Se si vede il crescere in questo senso, allora non si "cresce" mai davvero—più che altro, si tratta di una costante ricerca di equilibrio, di un continuo stato di crescita.

Alla fine del libro, Neiman riflette su una conversazione che ha avuto con un collega, il quale ha reagito con fastidio al fatto che lei abbia scritto un libro sulla crescita. "Che cosa brutta," dice di avergli sentito dire. "Il mio eroe è sempre stato Peter Pan."

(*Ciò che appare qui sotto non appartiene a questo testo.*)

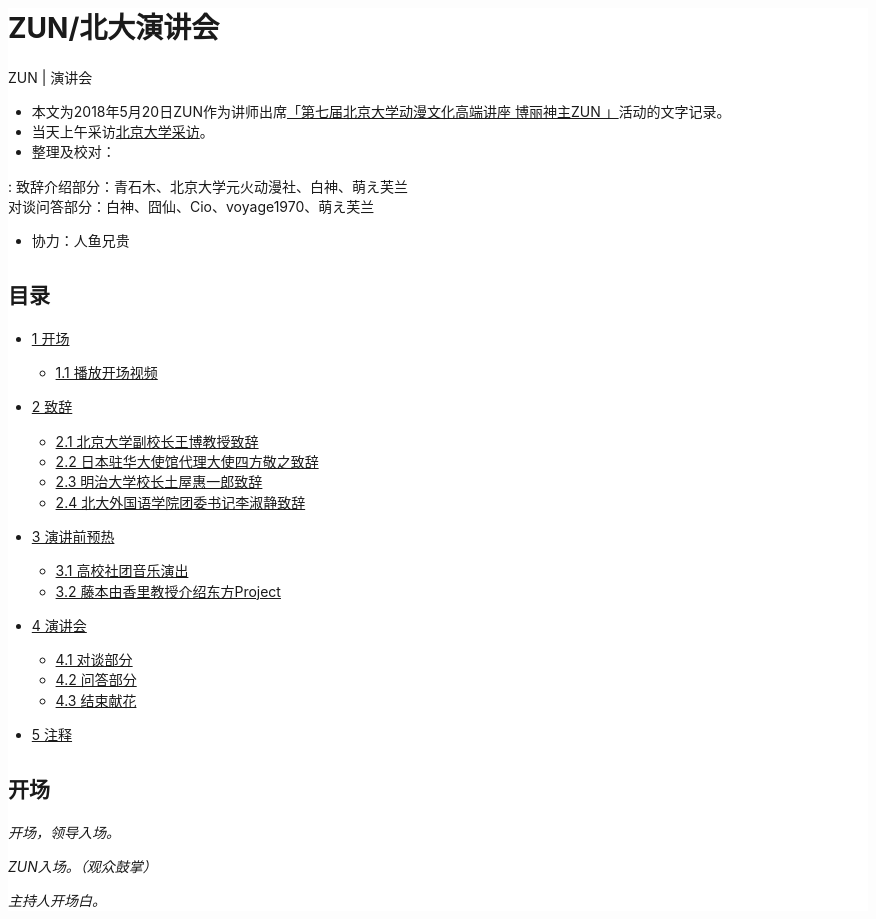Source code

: # ZUN/北大演讲会



ZUN | 演讲会

- 本文为2018年5月20日ZUN作为讲师出席[「第七届北京大学动漫文化高端讲座 博丽神主ZUN 」](./日本动漫文化高端讲座.md)活动的文字记录。
- 当天上午采访[北京大学采访](./ZUN-北京大学采访.md)。
- 整理及校对：

: 致辞介绍部分：青石木、北京大学元火动漫社、白神、萌え芙兰  
对谈问答部分：白神、囧仙、Cio、voyage1970、萌え芙兰

- 协力：人鱼兄贵

## 目录

- [1 开场](#开场)

  - [1.1 播放开场视频](#播放开场视频)



- [2 致辞](#致辞)

  - [2.1 北京大学副校长王博教授致辞](#北京大学副校长王博教授致辞)
  - [2.2 日本驻华大使馆代理大使四方敬之致辞](#日本驻华大使馆代理大使四方敬之致辞)
  - [2.3 明治大学校长土屋惠一郎致辞](#明治大学校长土屋惠一郎致辞)
  - [2.4 北大外国语学院团委书记李淑静致辞](#北大外国语学院团委书记李淑静致辞)



- [3 演讲前预热](#演讲前预热)

  - [3.1 高校社团音乐演出](#高校社团音乐演出)
  - [3.2 藤本由香里教授介绍东方Project](#藤本由香里教授介绍东方Project)



- [4 演讲会](#演讲会)

  - [4.1 对谈部分](#对谈部分)
  - [4.2 问答部分](#问答部分)
  - [4.3 结束献花](#结束献花)



- [5 注释](#注释)




## 开场
  
 *开场，领导入场。* 
  
  
 *ZUN入场。（观众鼓掌）* 
  
  
 *主持人开场白。* 
  
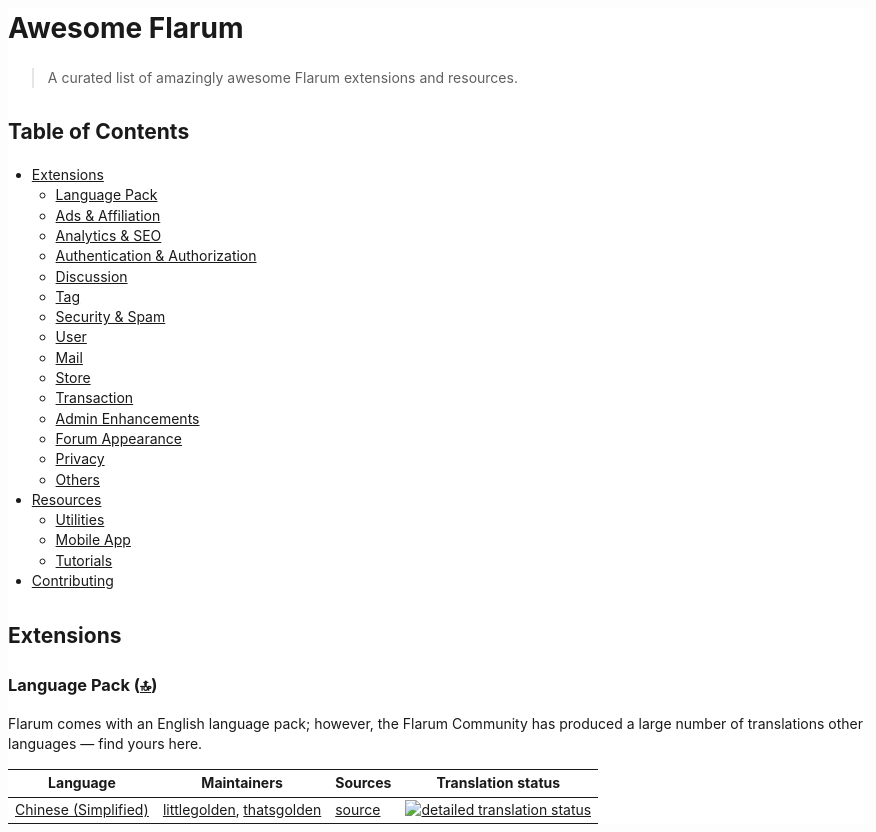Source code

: # Awesome Flarum

> A curated list of amazingly awesome Flarum extensions and resources.

## Table of Contents

- [Extensions](#extensions)
  - [Language Pack](#language-pack-top)
  - [Ads & Affiliation](#ads--affiliation-top)
  - [Analytics & SEO](#analytics--seo-top)
  - [Authentication & Authorization](#authentication--authorization-top)
  - [Discussion](#discussion-top)
  - [Tag](#tag-top)
  - [Security & Spam](#security--spam-top)
  - [User](#user-top)
  - [Mail](#mail-top)
  - [Store](#store-top)
  - [Transaction](#transaction-top)
  - [Admin Enhancements](#admin-enhancements-top)
  - [Forum Appearance](#forum-appearance-top)
  - [Privacy](#privacy-top)
  - [Others](#others-top)
- [Resources](#resources)
  - [Utilities](#utilities-top)
  - [Mobile App](#mobile-app-top)
  - [Tutorials](#tutorials-top)
- [Contributing](#contributing)



## Extensions

### Language Pack ([:top:](#table-of-contents))
Flarum comes with an English language pack; however, the Flarum Community has produced a large number of translations other languages — find yours here.


<table>
<thead>
	<tr>
		<th>Language</th>
		<th>Maintainers</th>
    <th>Sources</th>
		<th>Translation status</th>
	</tr>
</thead>
<tbody>
    <tr>
        <td><a href="https://github.com/flarum-lang/chinese-simplified">Chinese (Simplified)</a></td>
        <td>
            <a href="https://github.com/littlegolden">littlegolden</a>,
            <a href="https://github.com/thatsgolden">thatsgolden</a>
        </td>
        <td><a href="https://weblate.rob006.net/languages/zh_Hans/flarum/">source</a></td>
        <td align="right">
            <a href="https://rob006-software.github.io/flarum-translations/status/zh_Hans.html" title="Click to see detailed translation status for each extension">
                <img src="https://weblate.rob006.net/widgets/flarum/zh_Hans/svg-badge.svg" alt="detailed translation status" />
            </a>
        </td>
    </tr>
    <tr>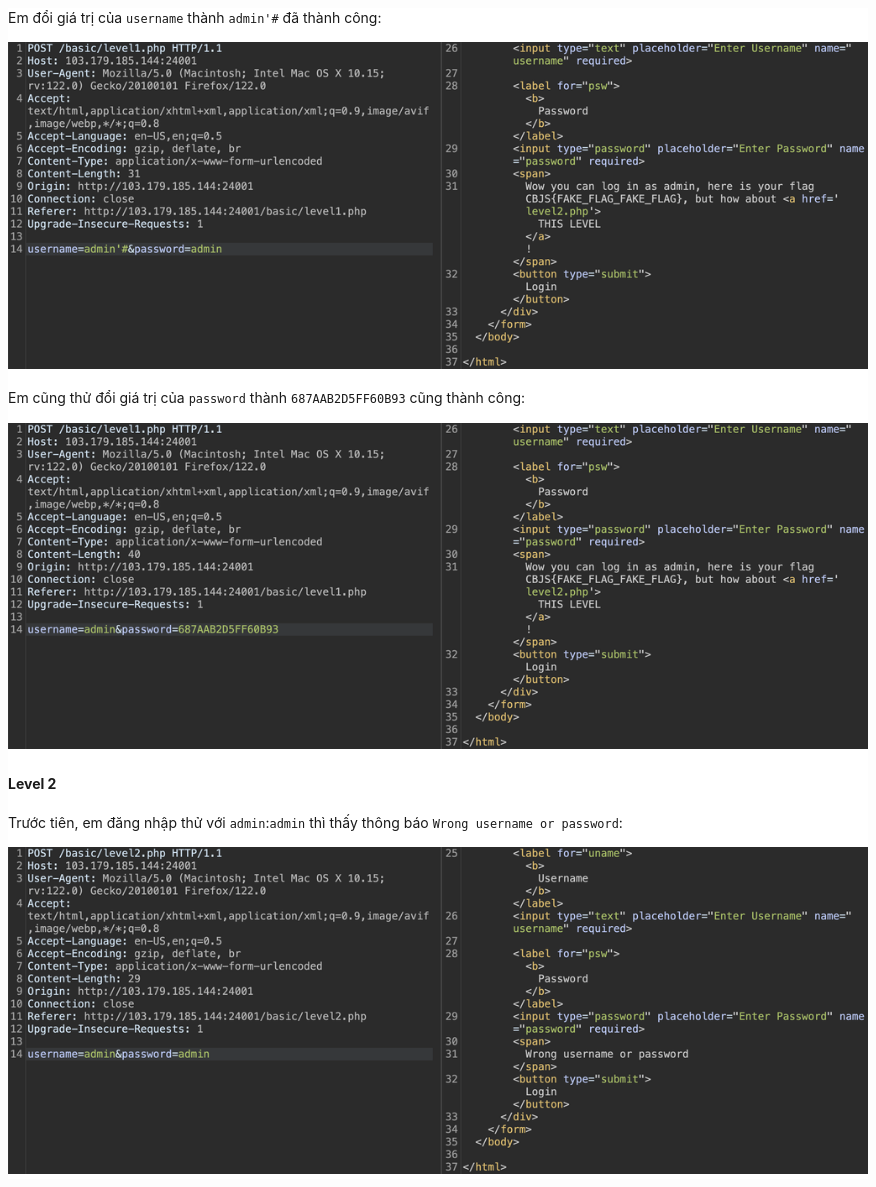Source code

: Em đổi giá trị của `username` thành `admin'#` đã thành công:

![basic-level-1-1](images/lab-cbjs/basic/basic-level-1-1.png)

Em cũng thử đổi giá trị của `password` thành `687AAB2D5FF60B93` cũng thành công:

![basic-level-1-2](images/lab-cbjs/basic/basic-level-1-2.png)

#### Level 2

Trước tiên, em đăng nhập thử với `admin`:`admin` thì thấy thông báo `Wrong username or password`:

![basic-level-2](images/lab-cbjs/basic/basic-level-2.png)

L'errore, in questo caso, è il confondere il crescere con l'arrendersi—rassegnarsi a vivere una vita piatta e compiacente, che passa attraverso le tappe tradizionali, in cui si accettano i pensieri convenzionali e non si cresce né si cambia mai. "In realtà," mi ha detto Neiman al telefono, "Se tutti decidessimo di crescere, di diventare adulti indipendenti e responsabili e non bambini che chiudono gli occhi di fronte alle cose che non gli piacciono, le cose andrebbero molto meglio sotto molti aspetti."

L'idea della vita adulta che ci viene trasmessa dalla nostra società è tutt'altro che appetibile. Nella versione di Neiman, però, crescere diventa un atto sovversivo. Il problemi che la nostra generazione affronta durante la crescita non sono poi così diversi da quelli affrontati da Kant o da Rousseau, e come loro anche noi possiamo farcela.